As noted earlier, however, there are plenty of unhappy things in both the culture and the society at large. Actually, there's plenty of everything for everybody. As I noted four years ago in American Outlook ("The Everything Culture," Summer 1999), today's American culture is the world's first omniculture, a place where you can find nearly anything your heart desires. From Puritanism to paganism, from depravity to piety, the Omniculture has a media-delivered lifestyle to help you Be All That You Can Be. While some rock-and-roll musicians are increasingly incorporating Christian spirituality into mainstream fare, there are numerous bands exploring the other end of the scale, such as Marilyn Manson, Rotting Christ, and Cannibal Corpse.
Cable and satellite television and the VCR began to break down the reigning cultural orthodoxies a couple of decades ago, and the personal computer, inexpensive digital storage media, and the Internet moved the process to the next level. The distinctions between different levels of culture, which were undermined by the 1950s culture of individualism and its consequent moral egalitarianism, and the media of the Omniculture have nearly erased those distinctions altogether. Cultural artifacts mix and match in bewildering profusion.
A new comic-book series by DC, creators of Superman and Batman way back when, illustrates this vividly. In the first episode of The Demon: Driven Out, the protagonist "cuts a deal with a cult of modern-day alchemists to divorce him from the Demon for good. But when the ceremony goes horribly wrong, Etrigan must mix it up with street racers and the Yakuza mob!"
The new film The League of Extraordinary Gentlemen, based on the comic book of the same name, functions similarly: several prominent characters from Edwardian-era fiction are mixed together in a fantastic story of adventure. Numerous television shows, comic books, novels, and other media products of our time do much the same thing.

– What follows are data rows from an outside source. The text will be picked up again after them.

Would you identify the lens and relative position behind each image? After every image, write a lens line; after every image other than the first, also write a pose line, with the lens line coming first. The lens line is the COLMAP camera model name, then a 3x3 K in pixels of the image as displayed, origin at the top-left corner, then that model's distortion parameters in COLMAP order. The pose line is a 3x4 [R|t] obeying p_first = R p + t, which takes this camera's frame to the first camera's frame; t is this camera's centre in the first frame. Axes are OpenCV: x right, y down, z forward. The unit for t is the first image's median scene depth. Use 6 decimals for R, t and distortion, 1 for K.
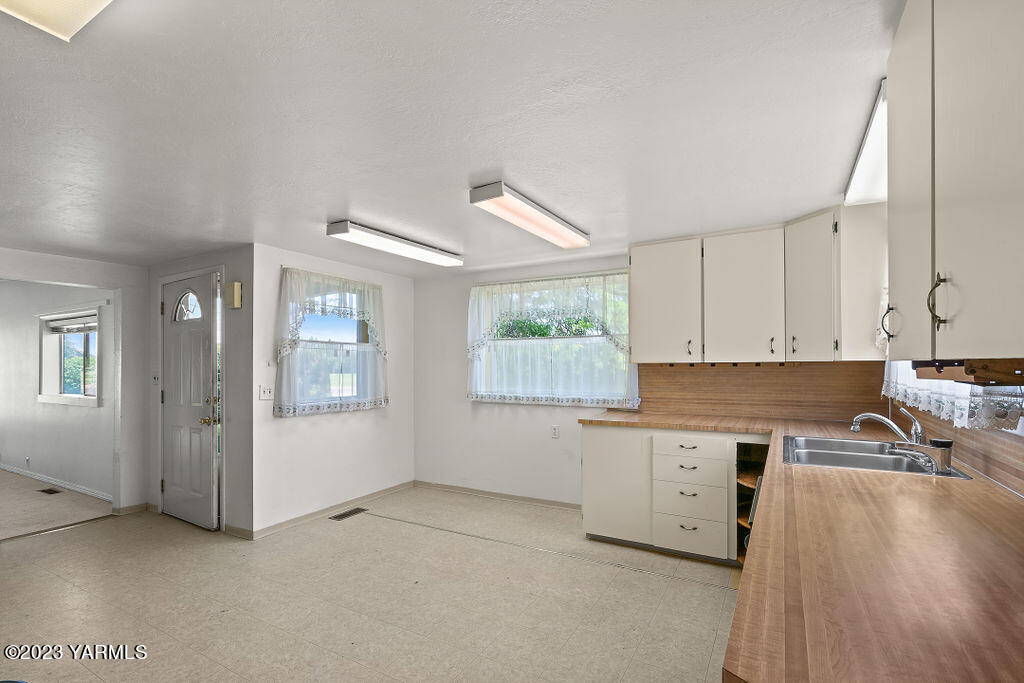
lens RADIAL K [[479.4, 0, 496.4], [0, 479.4, 360.2], [0, 0, 1]] dist [-0.003031, 0.000072]
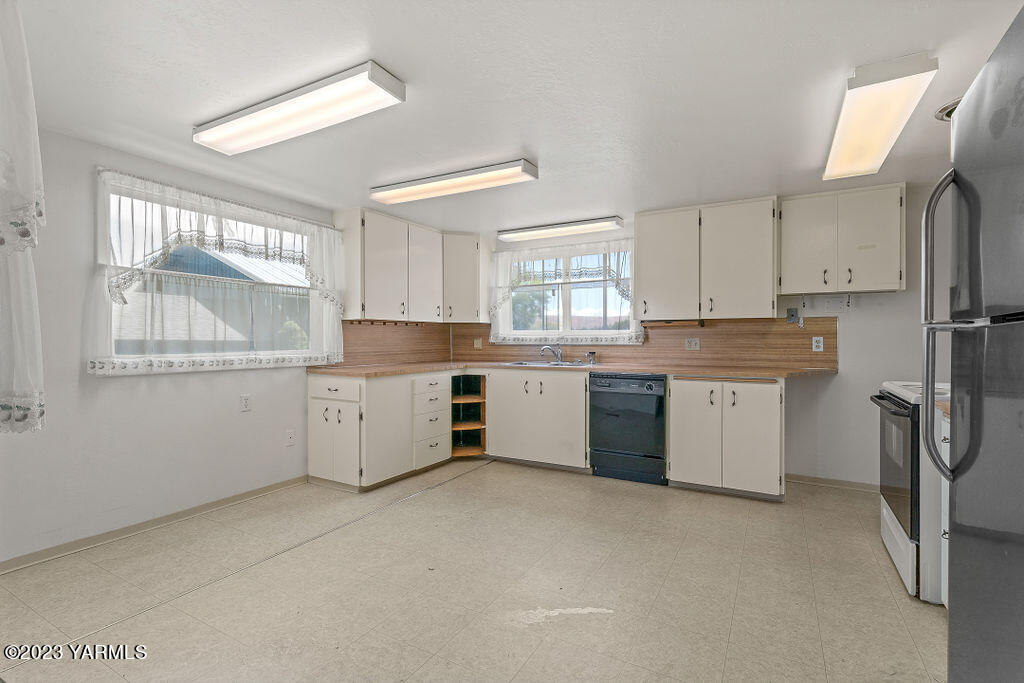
lens RADIAL K [[479.4, 0, 510.9], [0, 479.4, 343.4], [0, 0, 1]] dist [-0.003031, 0.000072]
pose [[-0.021559, 0.002309, 0.999765, -0.895528], [-0.005795, 0.999980, -0.002434, 0.069696], [-0.999751, -0.005846, -0.021545, 0.793912]]
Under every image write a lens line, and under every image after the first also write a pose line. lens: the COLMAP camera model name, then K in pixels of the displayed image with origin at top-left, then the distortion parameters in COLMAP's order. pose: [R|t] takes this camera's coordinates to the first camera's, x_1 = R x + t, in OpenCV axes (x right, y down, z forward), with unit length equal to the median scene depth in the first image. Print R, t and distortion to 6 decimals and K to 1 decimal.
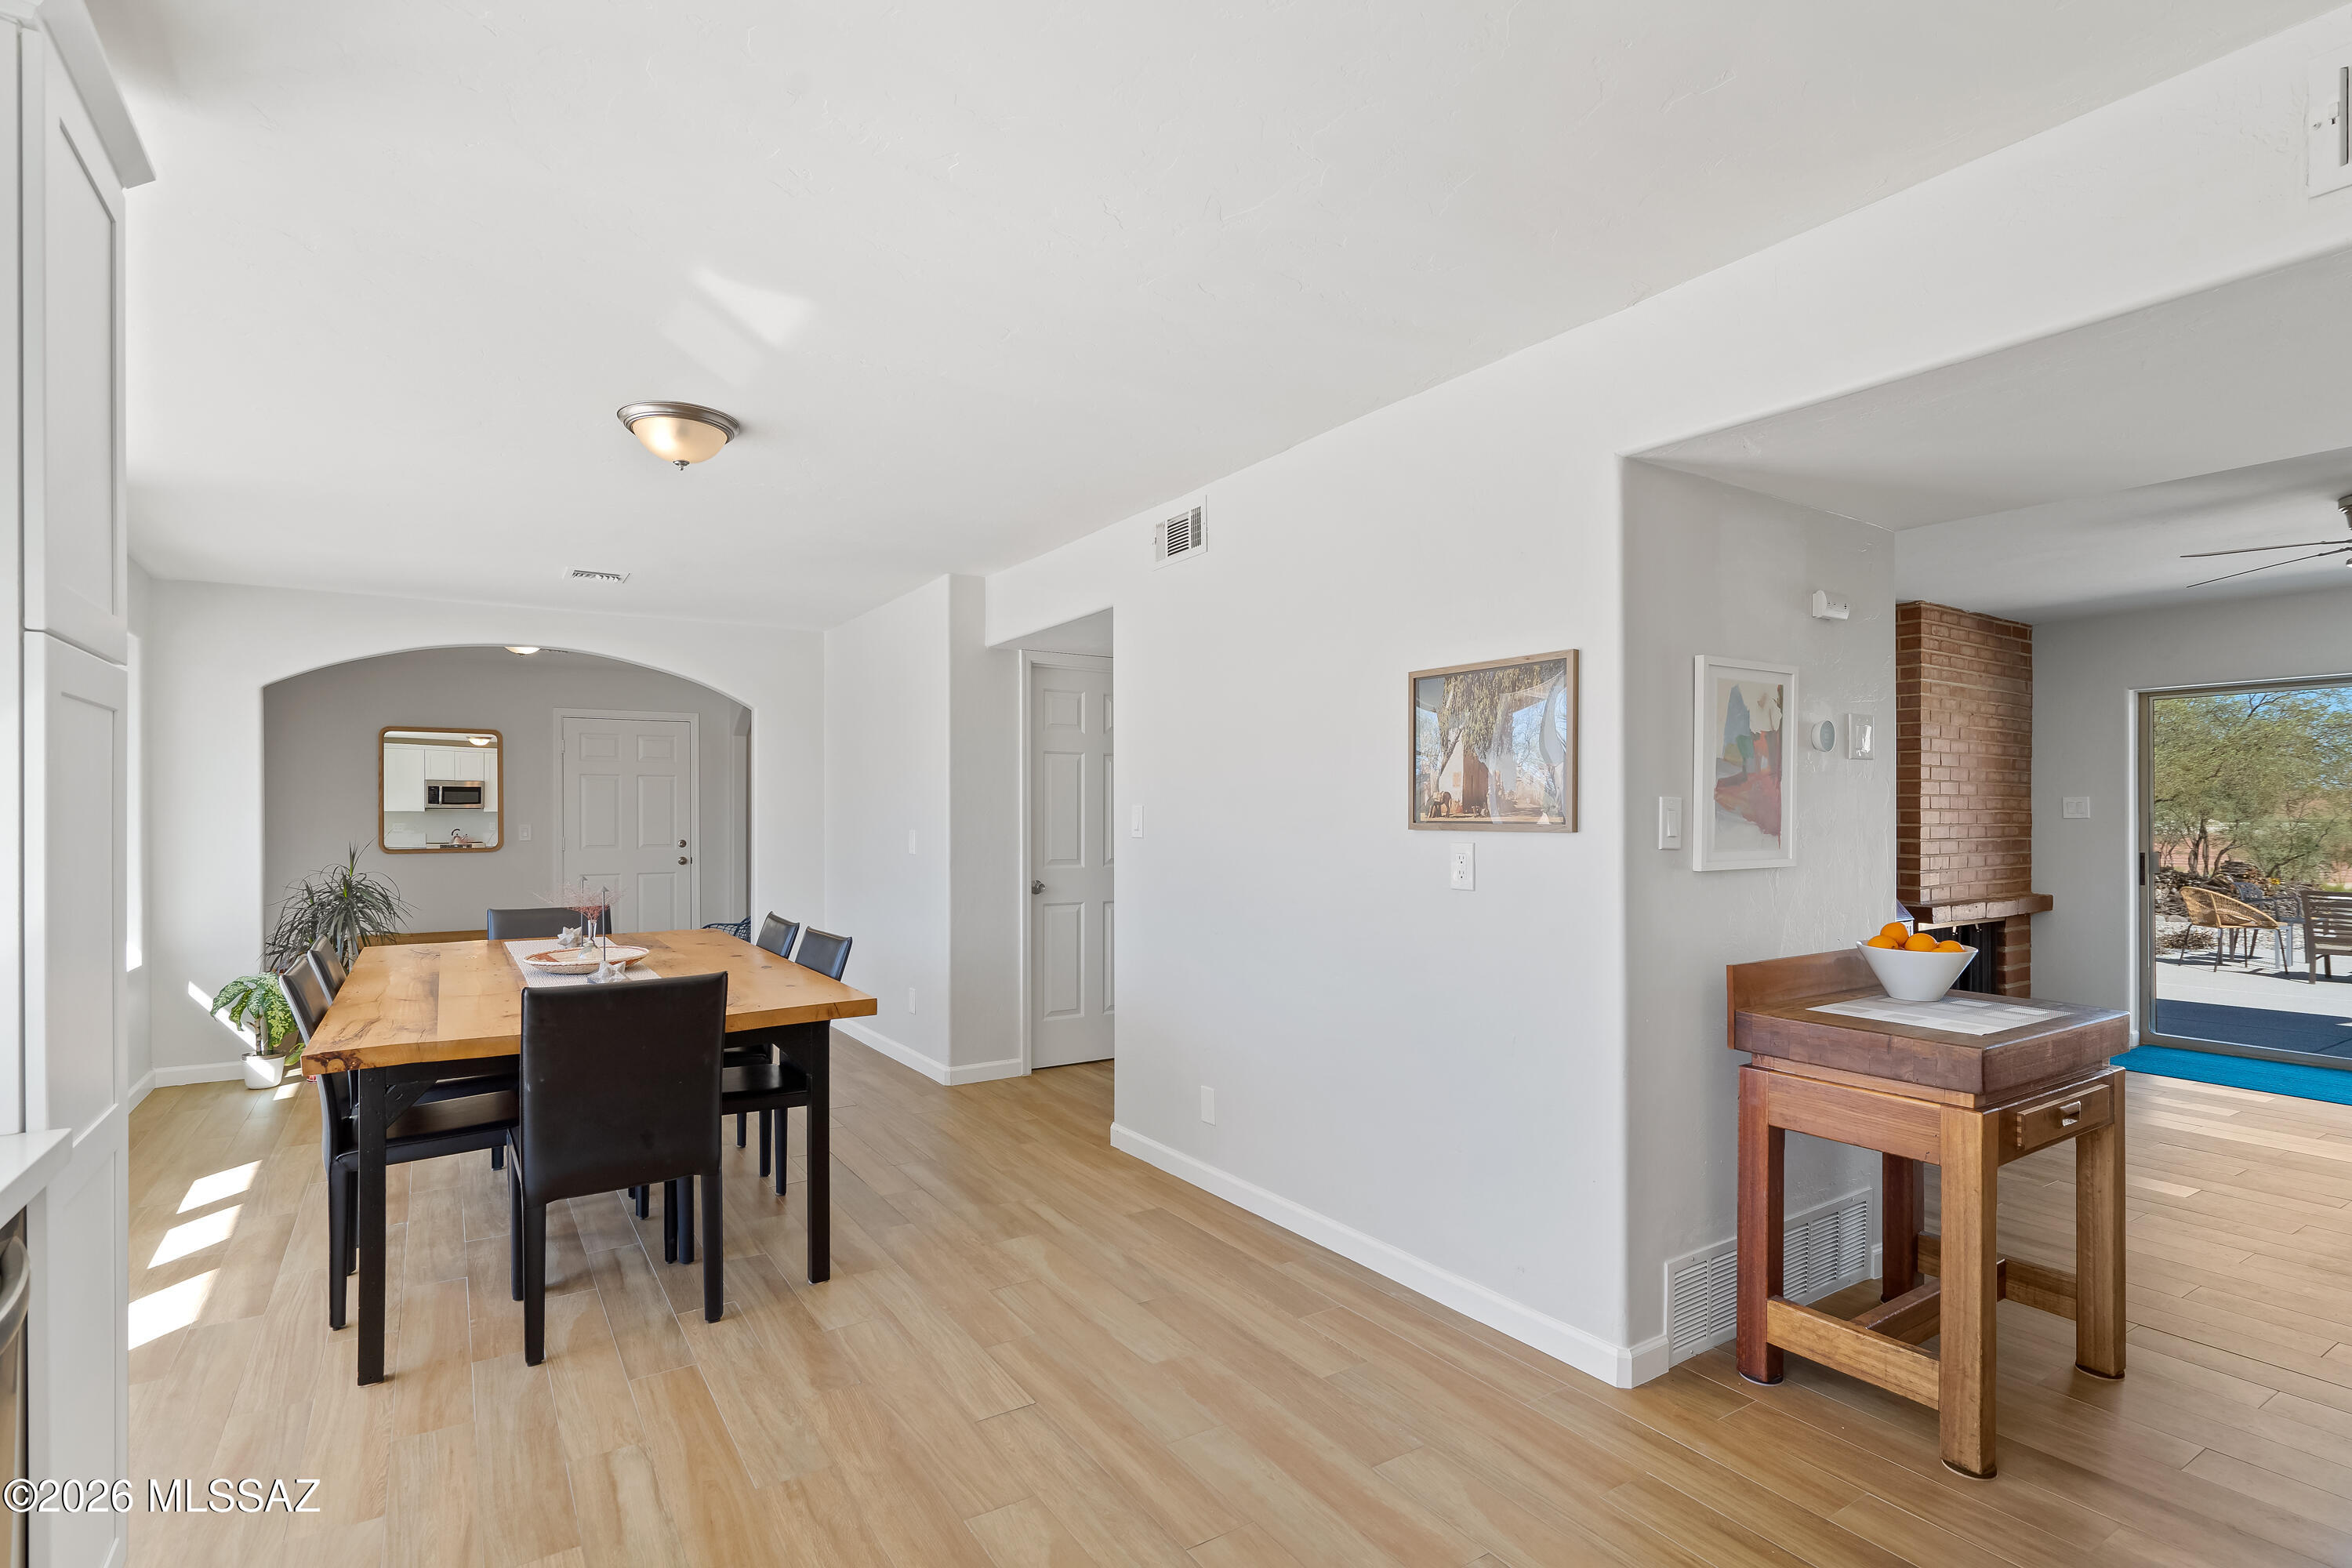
lens RADIAL K [[1131.8, 0, 1169.8], [0, 1131.8, 804.0], [0, 0, 1]] dist [-0.001827, -0.000407]
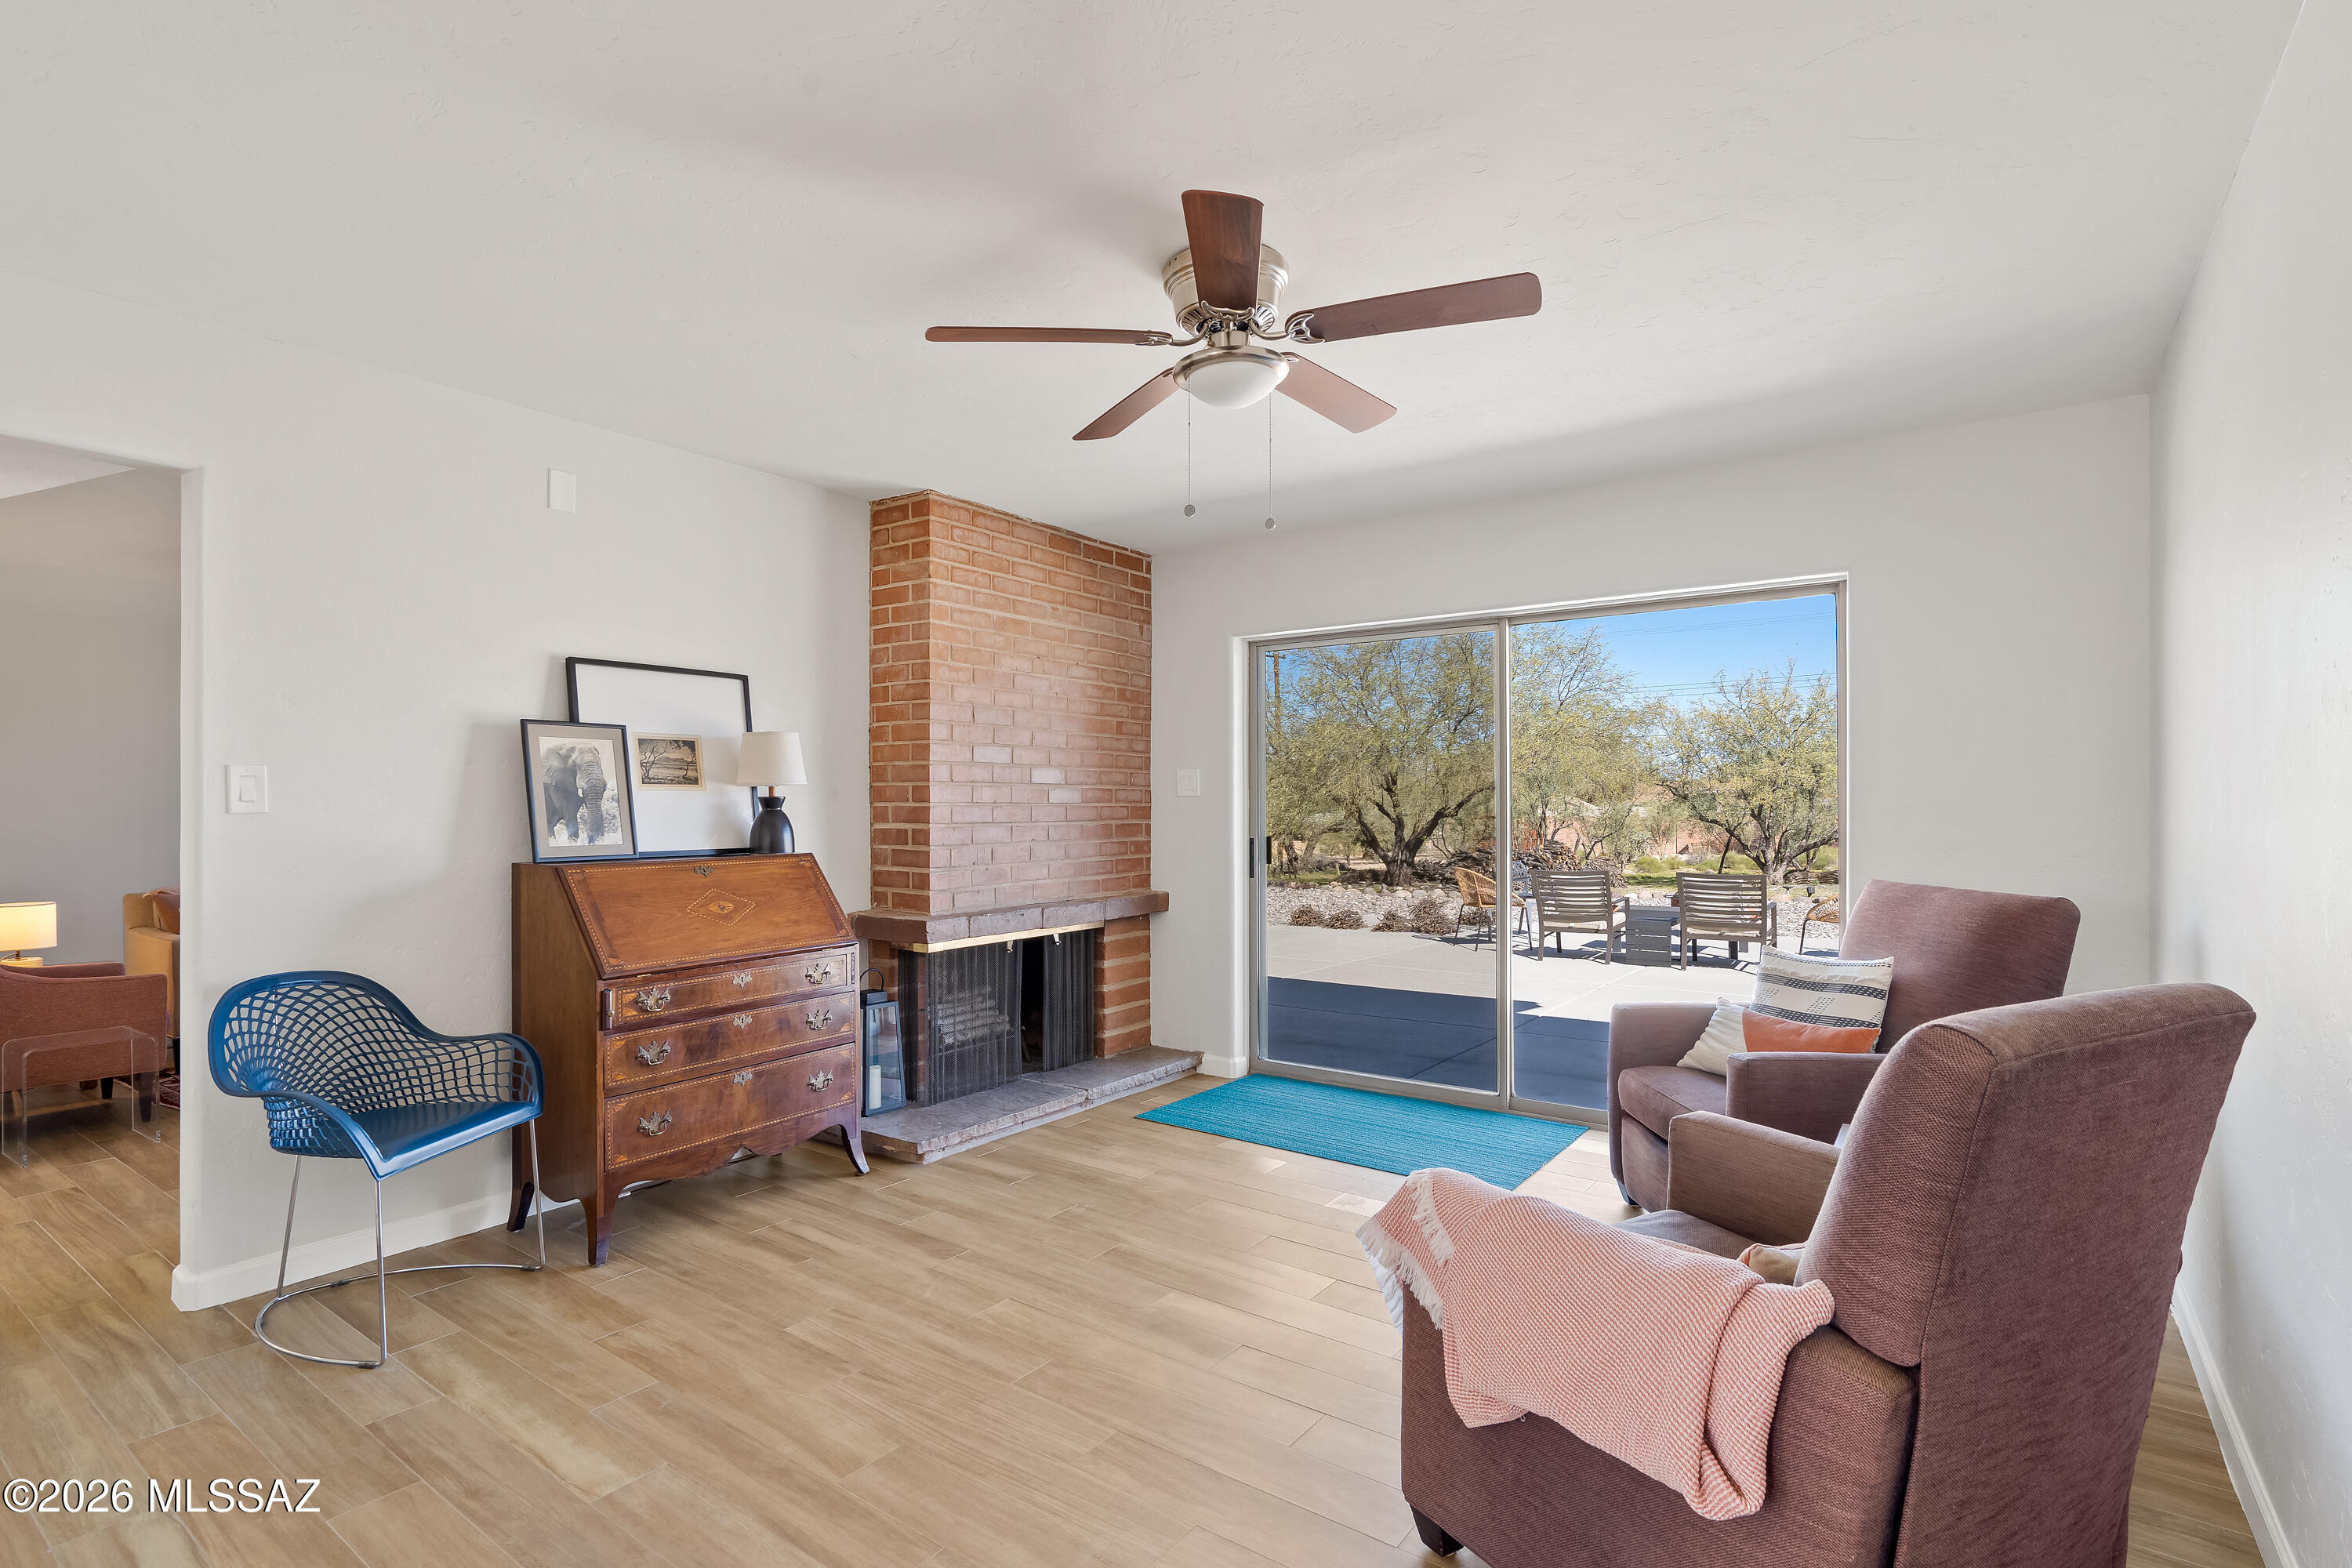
lens RADIAL K [[1121.3, 0, 1176.0], [0, 1121.3, 784.0], [0, 0, 1]] dist [-0.000693, -0.000104]
pose [[0.933853, 0.002771, 0.357645, 0.502904], [-0.000230, 0.999974, -0.007147, 0.009820], [-0.357656, 0.006592, 0.933830, 0.256134]]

What this all means is anybody's guess. But because we are in an omniculture, it is unlikely to entail either a "return" to previous cultural eras or a "new" culture with no trace of what we experienced in the last several decades. There is no guarantee that the present American culture will ever again cohere as it is commonly believed to have done in the past. Then again, it can be argued that America has always had something of an Omniculture, thanks to the relatively great freedom Americans have always enjoyed, and that today's world is only a more technologically advanced version of it.
Surely, however, there must be some sort of consensus in any society that merits the name. There certainly was such an agreement in America during the past half-century, even if it was only a passion for individualism and a consequent, grudging agreement to disagree. It seems likely that this accord is about to change, indeed has already begun to do so.
One suspects that the new culture will involve an increasing rejection of individualism and an embrace of what has come to be called communitarianism. As Neil Howe and William Strauss observed in their year 2000 book about today's young people, Millennials Rising: The Next Great Generation, "a new Millennial service ethic is emerging, built around notions of collegial (rather than individual) action, support for (rather than resistance against) civic institutions, and the tangible doing of good deeds."
Exactly how these new attitudes will play out in culture, politics, society, and our individual lives, of course, is entirely up to us. That's life in the Omniculture.